Indemnizações Fonte da Guarda Nacional Republicana (GNR) disse ao jornal i que existe “uma distância tremenda entre aquilo que é o furto do metal e o dano causado de facto”.
No Reino Unido, a maior empresa de distribuição de energia, a EDF, viu-se obrigada a pagar uma indemnização de 24 milhões de libras (quase 29 milhões de euros ao câmbio actual), por quebra de contrato. Foi em 2009, como resultado do roubo de uns metros de fio de cobre, situação que impediu a empresa de reestabelecer o serviço numa determinada povoação em menos de quatro dias, o que deu origem ao pagamento de uma multa de 50 libras por cliente.
Em Portugal, não existe a tradição de pedir contas às empresas fornecedoras e ainda continuam a ser estas a reflectir as perdas nos consumidores. No entanto, e com o agravar da situação, é provável que os prejudicados comecem a unir-se em associações para pressionar o prestador de serviços a pagar uma indemnização por perdas e danos, como acontece lá fora.

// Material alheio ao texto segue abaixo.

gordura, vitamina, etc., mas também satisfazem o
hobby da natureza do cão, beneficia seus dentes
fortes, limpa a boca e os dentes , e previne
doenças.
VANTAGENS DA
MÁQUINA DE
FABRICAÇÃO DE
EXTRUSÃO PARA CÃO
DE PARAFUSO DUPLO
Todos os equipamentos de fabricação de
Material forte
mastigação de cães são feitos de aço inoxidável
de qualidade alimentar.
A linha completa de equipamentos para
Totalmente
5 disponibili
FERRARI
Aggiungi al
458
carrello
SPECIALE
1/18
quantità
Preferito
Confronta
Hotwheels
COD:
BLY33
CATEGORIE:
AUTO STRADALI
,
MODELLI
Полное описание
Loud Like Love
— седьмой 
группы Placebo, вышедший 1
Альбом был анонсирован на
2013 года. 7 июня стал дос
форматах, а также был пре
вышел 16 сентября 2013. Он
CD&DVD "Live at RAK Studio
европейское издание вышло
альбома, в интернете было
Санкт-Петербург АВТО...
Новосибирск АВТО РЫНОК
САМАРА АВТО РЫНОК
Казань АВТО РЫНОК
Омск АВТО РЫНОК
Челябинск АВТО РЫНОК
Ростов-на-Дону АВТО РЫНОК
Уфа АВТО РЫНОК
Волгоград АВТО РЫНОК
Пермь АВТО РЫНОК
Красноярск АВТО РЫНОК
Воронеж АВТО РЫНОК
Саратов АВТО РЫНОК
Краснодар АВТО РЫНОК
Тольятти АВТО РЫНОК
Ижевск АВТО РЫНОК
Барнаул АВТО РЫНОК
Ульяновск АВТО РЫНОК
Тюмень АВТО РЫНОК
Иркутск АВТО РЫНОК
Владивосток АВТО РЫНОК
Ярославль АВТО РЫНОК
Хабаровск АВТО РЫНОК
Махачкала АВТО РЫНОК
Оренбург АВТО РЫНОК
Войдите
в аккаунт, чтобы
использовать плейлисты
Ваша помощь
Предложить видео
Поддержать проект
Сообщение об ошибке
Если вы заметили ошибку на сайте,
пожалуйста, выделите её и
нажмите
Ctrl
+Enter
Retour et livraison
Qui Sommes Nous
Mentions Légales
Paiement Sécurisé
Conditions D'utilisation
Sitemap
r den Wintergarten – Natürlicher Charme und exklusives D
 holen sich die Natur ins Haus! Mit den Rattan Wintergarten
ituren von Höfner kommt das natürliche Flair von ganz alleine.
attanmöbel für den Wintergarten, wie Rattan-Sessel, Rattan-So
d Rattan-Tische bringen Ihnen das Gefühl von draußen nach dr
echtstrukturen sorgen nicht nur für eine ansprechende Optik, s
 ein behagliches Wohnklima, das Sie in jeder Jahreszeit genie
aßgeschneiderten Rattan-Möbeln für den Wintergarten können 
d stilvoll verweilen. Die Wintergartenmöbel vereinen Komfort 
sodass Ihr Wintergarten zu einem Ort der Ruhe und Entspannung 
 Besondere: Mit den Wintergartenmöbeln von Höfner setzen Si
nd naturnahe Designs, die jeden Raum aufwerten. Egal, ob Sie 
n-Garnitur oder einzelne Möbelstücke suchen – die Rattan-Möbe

Por outro lado, a actuação da GNR está cada vez mais apertada e começam a ser descobertos alguns gangues que operam no furto de metais, como aconteceu recentemente com o grupo que assaltava e roubava placas, crucifixos e até bustos em cemitérios na zona da Ovar, Aveiro e Anadia.
Os roubos de metais dispararam a partir da segunda metade de 2010 e intensificaram-se em 2011, com a subida do preço dos metais não preciosos. O número de apreensões também subiu, 405 no ano passado, de acordo com dados do Ministério da Administração Interna.
Fonte da GNR disse ao i que tem havido uma forte aposta “na prevenção, na intervenção e na investigação criminal”, além de terem sido criadas equipas mistas com a Guardia Civil espanhola, o que já está a dar frutos, uma vez que grande parte das vendas se destinam à exportação em bruto.
A legislação portuguesa, contudo, “está desactualizada e não permite que se faça muito mais, sobretudo ao nível dos receptadores”. A GNR apenas consegue entrar numa sucateira ao abrigo de legislação ambiental. Depois, e para avançar com um proceso, tem de conseguir provar onde e por quem foi adquirida a matéria-prima suspeita encontrada.